Bien sabemos que la legalización del cannabis aportaría ingentes beneficios económicos. Más allá de la cuestión monetaria, una regulación sensata representaría beneficios de otra naturaleza: mejoraría la vida comunitaria, protegería los derechos humanos, salvaguardaría la salud pública, atacaría el lavado de capitales, mellaría las sinergias entre el narcotráfico y las entidades financieras, atenuaría la capacidad de acción de las bandas organizadas y casi desaparecería el estigma hacia los consumidores. Representa un trabajo ingente detallar y analizar los daños de la prohibición en todos los ámbitos, en todos los países y con todas las sustancias. Sería tan bestia el resultado final que los treinta y dos volúmenes de la Enciclopedia británica serían los necesarios para la introducción. A continuación deslindaremos someramente los costes de la prohibición, con especial atención al cannabis en España.
Daños a la salud pública
Relativo a la salud pública, destacamos tres costes de la prohibición. El primero, la prevención. El prohibicionismo, debido a su aversión a la ebriedad, demoniza cualquier contacto con las sustancias sometidas a fiscalización. Con la voluntad de evitar los consumos articula un conjunto de discursos tremendistas alejados de la realidad. Aseveraciones que dejan indefenso al consumidor neófito y lo expone a daños físicos y psicológicos. La propaganda prohibicionista, camuflada de prevención, abandona al consumidor a su suerte. Ofrecer una prevención digna de llevar este nombre nos ahorraría mitos asociados a la planta, consumos abusivos y miedos innecesarios.
El segundo, en el ámbito de la investigación: la prohibición impide investigar el cannabis sin moralina. Las falacias prohibicionistas orientan las decisiones de quienes resuelven en qué proyectos se destinan los recursos destinados a la investigación. En el caso del cannabis, debido a la gran influencia del NIDA, se han invertido millones de euros en investigar los daños de la marihuana. Clásicas son las investigaciones sobre la puerta de entrada, el fracaso escolar, la dupla cannabis y esquizofrenia, entre otros temas cuyo denominador común es la alarma. Pesquisas que solo buscan demostrar la perversidad del cannabis, a fin y efecto de soslayar cualquier propuesta de legalización. En cambio, los recursos destinados a indagar sobre las propiedades terapéuticas del cannabis son míseros.

## [Material recopilado]
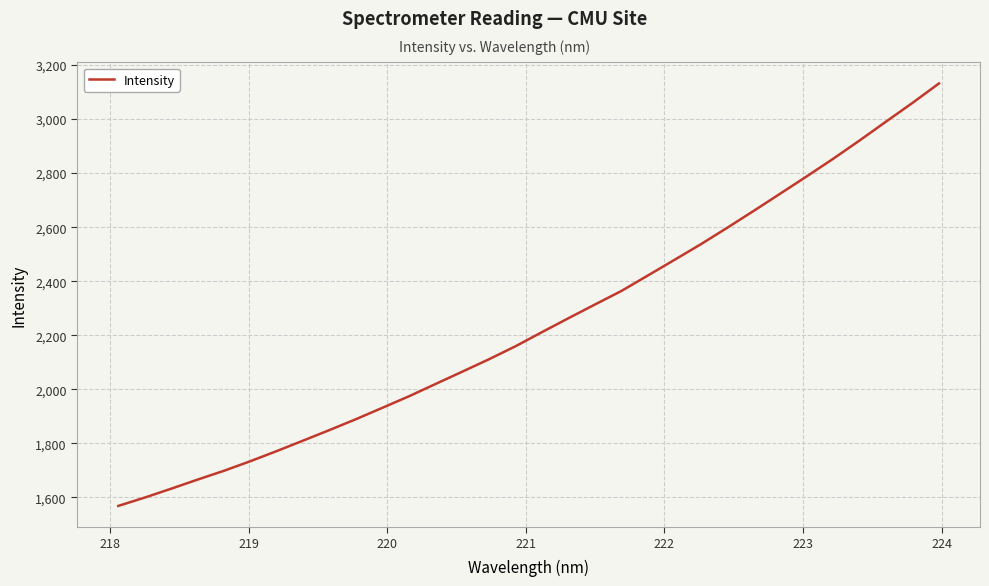

Reading left to right, list all the values displayed in this chart.

1568.5	1599.3	1632.2	1666.1	1698.9	1734.5	1772.2	1811.1	1850.3	1890.7	1932.9	1975.4	2020.8	2065.9	2111.5	2159.5	2211.9	2263.3	2314.0	2364.2	2421.4	2478.9	2537.0	2598.0	2660.6	2724.1	2788.0	2853.1	2920.9	2990.7	3059.9	3131.8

## [Usando la información]
1. Vuelve a escribir, sin cambiar nada, el trozo del texto sobre la prohibición del cannabis que va desde "Daños a la salud" hasta "y miedos innecesarios.", incluidas estas últimas palabras.
2. Sigue escribiendo el texto sobre los costes de la prohibición del cannabis a partir del punto en que termina.

## [Resultados por tarea]
1.
Daños a la salud pública
Relativo a la salud pública, destacamos tres costes de la prohibición. El primero, la prevención. El prohibicionismo, debido a su aversión a la ebriedad, demoniza cualquier contacto con las sustancias sometidas a fiscalización. Con la voluntad de evitar los consumos articula un conjunto de discursos tremendistas alejados de la realidad. Aseveraciones que dejan indefenso al consumidor neófito y lo expone a daños físicos y psicológicos. La propaganda prohibicionista, camuflada de prevención, abandona al consumidor a su suerte. Ofrecer una prevención digna de llevar este nombre nos ahorraría mitos asociados a la planta, consumos abusivos y miedos innecesarios.

2.
El tercero: la prohibición posibilita la comercialización de cannabinoides sintéticos extremadamente peligrosos. Estos han tenido éxito donde la oferta de cannabis es limitada. En España, su presencia es menor que en países donde la prohibición es aún más cáustica. A lo largo de la historia, la ciencia no ha podido documentar ninguna muerte derivada del cannabis; en cambio, estos productos sintéticos han provocado decenas de muertes. Si el cannabis estuviese regulado, los cannabinoides sintéticos nunca hubiesen aparecido.
Atropello de los derechos humanos
El prohibicionismo ostenta, como marca de la casa, la vulneración de los derechos humanos. Este ha redoblado esfuerzos para conseguir el quimérico objetivo de un mundo sin drogas, aunque sea a costa de vulnerar los derechos humanos más básicos. La guerra contra la drogas es el máximo exponente del atropello de los derechos y las libertades individuales. La vulneración de derechos es más acentuada en los colectivos vulnerables, como las mujeres, las minorías étnicas o los jóvenes. En el caso de los consumidores de cannabis, la criminalización, los registros, las sanciones administrativas y las detenciones representan un atropello inadmisible a los derechos humanos. Los consumidores, por el simple hecho de emplear cannabis, han recibido una presión policial que en ningún caso ha modificado sus pautas de consumo. El control coercitivo solo contribuye a generar malestares, a pagar multas que arruinan el jornal del mes y a recibir humillaciones a la integridad moral cuando las fuerzas policiales practican registros en pro de la seguridad ciudadana.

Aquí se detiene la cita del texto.